What Causes Mange in Dogs?

Sarcoptic mange (Sarcoptes scabei) is transferred easily between hosts. Also known as canine scabies, sarcoptic mange is caused by mites that are oval-shaped, light-colored and microscopic.

All dogs raised normally by their mothers possess demodectic mange mites (Demodex canis), which are transferred from mother to pup via cuddling during the first few days of life. Most dogs live in harmony with their mites, never suffering any consequences.

There are three types of demodectic mange that affect canines. Localized cases occur when these mites proliferate in one or two small, confined areas. This results in isolated scaly bald patches-usually on the dog's face-creating a polka-dot appearance. Localized demodicosis is considered a common ailment of puppyhood, and approximately 90% of cases resolve with no treatment of any kind.

Generalized demodectic mange, in contrast, affects larger areas of skin or a dog’s entire body. Secondary bacterial infections make this a very itchy and often smelly skin disease. This form of mange could also be a sign of a compromised immune system, hereditary problem, endocrine problem or other underlying health issue. Treatment depends on the age at which the dog developed the disease.

One of the most resistant forms of mange, demodectic pododermatitis is confined to the foot and accompanied by bacterial infections. Deep biopsies are often required to locate these mites and make a proper diagnosis. 

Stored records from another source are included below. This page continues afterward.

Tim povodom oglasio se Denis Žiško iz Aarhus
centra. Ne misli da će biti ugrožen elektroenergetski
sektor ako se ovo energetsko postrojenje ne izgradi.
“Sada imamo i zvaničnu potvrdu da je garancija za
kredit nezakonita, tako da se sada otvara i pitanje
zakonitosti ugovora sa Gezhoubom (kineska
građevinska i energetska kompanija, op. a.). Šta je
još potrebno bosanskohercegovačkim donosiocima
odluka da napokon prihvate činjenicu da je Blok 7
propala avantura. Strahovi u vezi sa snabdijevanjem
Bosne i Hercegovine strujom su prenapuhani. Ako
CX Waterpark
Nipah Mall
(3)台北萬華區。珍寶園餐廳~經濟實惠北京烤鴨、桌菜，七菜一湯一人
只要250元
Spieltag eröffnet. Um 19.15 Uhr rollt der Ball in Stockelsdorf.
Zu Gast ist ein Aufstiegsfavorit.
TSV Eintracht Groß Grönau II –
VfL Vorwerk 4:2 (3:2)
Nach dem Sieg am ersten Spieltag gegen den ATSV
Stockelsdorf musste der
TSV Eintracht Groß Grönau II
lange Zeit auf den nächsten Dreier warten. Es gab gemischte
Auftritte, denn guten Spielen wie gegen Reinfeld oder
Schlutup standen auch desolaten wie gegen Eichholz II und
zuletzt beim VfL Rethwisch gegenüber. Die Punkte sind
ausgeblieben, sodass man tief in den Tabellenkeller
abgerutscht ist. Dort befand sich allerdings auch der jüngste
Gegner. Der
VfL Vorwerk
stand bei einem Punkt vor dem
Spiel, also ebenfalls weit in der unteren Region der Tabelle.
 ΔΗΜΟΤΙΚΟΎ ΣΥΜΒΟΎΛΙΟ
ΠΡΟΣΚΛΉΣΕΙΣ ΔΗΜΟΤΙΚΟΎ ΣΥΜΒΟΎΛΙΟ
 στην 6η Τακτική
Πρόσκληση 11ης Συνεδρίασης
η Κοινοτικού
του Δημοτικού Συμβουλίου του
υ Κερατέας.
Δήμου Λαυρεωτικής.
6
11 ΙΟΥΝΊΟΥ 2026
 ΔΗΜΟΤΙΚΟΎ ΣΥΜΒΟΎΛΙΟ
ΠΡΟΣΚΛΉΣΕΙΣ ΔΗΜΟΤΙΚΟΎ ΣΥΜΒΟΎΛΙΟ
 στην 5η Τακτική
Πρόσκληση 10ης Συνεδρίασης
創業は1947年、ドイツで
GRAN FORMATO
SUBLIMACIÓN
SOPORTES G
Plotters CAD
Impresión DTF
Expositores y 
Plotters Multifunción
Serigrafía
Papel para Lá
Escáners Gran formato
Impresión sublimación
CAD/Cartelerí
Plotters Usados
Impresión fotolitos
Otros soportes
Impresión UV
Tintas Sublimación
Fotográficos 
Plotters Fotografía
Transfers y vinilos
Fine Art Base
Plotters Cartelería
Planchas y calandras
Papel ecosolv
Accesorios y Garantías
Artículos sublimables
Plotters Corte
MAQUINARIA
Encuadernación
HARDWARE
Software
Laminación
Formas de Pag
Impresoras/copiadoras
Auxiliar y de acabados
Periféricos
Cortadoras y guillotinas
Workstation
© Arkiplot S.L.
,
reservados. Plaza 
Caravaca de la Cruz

Is Demodectic Mange Contagious?

Current thinking is that Demodex mites can be transferred from one dog to another-but as long as the dog is healthy, the mites simply add to the dog's natural mite population and no skin disease results. Isolation of dogs with even the most severe cases is still felt to be unnecessary-though in rare circumstances, contagion is possible. While there are still different theories about dog-to-dog transmission of Demodex mites, it is accepted that mites cannot be transmitted to humans or to cats.